Below are records; reproduce exactly the lines from the one containing "left elbow: (94, 158)" through the end, both included, and only those.

=== GIVEN ENTRIES ===
= = = = = = =
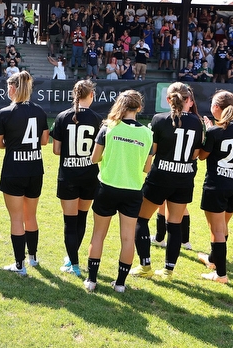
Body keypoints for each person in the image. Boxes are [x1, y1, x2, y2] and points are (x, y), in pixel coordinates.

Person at [129, 83, 204, 280]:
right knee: (174, 225)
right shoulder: (197, 122)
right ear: (188, 99)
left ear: (168, 99)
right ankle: (168, 270)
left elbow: (151, 151)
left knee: (140, 219)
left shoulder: (159, 119)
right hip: (184, 179)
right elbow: (196, 154)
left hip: (160, 178)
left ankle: (145, 265)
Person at [84, 90, 154, 293]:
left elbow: (94, 158)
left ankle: (91, 280)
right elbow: (147, 168)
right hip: (132, 191)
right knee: (127, 238)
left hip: (107, 187)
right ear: (139, 108)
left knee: (98, 235)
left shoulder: (108, 128)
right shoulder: (147, 134)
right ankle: (121, 284)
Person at [0, 71, 50, 275]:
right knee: (31, 216)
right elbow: (44, 141)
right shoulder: (40, 111)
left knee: (17, 218)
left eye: (8, 87)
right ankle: (33, 258)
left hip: (14, 170)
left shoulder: (5, 113)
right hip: (35, 169)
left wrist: (13, 144)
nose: (7, 90)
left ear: (14, 88)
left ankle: (20, 265)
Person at [196, 91, 233, 283]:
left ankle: (220, 274)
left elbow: (202, 156)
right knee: (222, 227)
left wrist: (208, 131)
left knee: (217, 230)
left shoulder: (214, 131)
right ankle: (213, 259)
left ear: (216, 108)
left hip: (217, 186)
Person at [51, 79, 102, 278]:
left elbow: (56, 150)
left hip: (68, 175)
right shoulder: (98, 119)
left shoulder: (63, 116)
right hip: (90, 175)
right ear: (92, 95)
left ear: (74, 95)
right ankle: (72, 259)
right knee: (81, 218)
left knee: (69, 221)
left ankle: (73, 262)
= = = = = = =
=== WRITTEN SOLUTION ===
left elbow: (94, 158)
left ankle: (91, 280)
right elbow: (147, 168)
right hip: (132, 191)
right knee: (127, 238)
left hip: (107, 187)
right ear: (139, 108)
left knee: (98, 235)
left shoulder: (108, 128)
right shoulder: (147, 134)
right ankle: (121, 284)
Person at [0, 71, 50, 275]:
right knee: (31, 216)
right elbow: (44, 141)
right shoulder: (40, 111)
left knee: (17, 218)
left eye: (8, 87)
right ankle: (33, 258)
left hip: (14, 170)
left shoulder: (5, 113)
right hip: (35, 169)
left wrist: (13, 144)
nose: (7, 90)
left ear: (14, 88)
left ankle: (20, 265)
Person at [196, 91, 233, 283]:
left ankle: (220, 274)
left elbow: (202, 156)
right knee: (222, 227)
left wrist: (208, 131)
left knee: (217, 230)
left shoulder: (214, 131)
right ankle: (213, 259)
left ear: (216, 108)
left hip: (217, 186)
Person at [51, 79, 102, 278]:
left elbow: (56, 150)
left hip: (68, 175)
right shoulder: (98, 119)
left shoulder: (63, 116)
right hip: (90, 175)
right ear: (92, 95)
left ear: (74, 95)
right ankle: (72, 259)
right knee: (81, 218)
left knee: (69, 221)
left ankle: (73, 262)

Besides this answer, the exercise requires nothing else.